Input material:
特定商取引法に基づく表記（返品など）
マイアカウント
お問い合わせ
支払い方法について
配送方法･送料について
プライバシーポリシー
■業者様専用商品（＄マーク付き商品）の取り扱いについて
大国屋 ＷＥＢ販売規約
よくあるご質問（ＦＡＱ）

Task instructions:
Print every line of the records above without a single difference.

Output for this task:
特定商取引法に基づく表記（返品など）
マイアカウント
お問い合わせ
支払い方法について
配送方法･送料について
プライバシーポリシー
■業者様専用商品（＄マーク付き商品）の取り扱いについて
大国屋 ＷＥＢ販売規約
よくあるご質問（ＦＡＱ）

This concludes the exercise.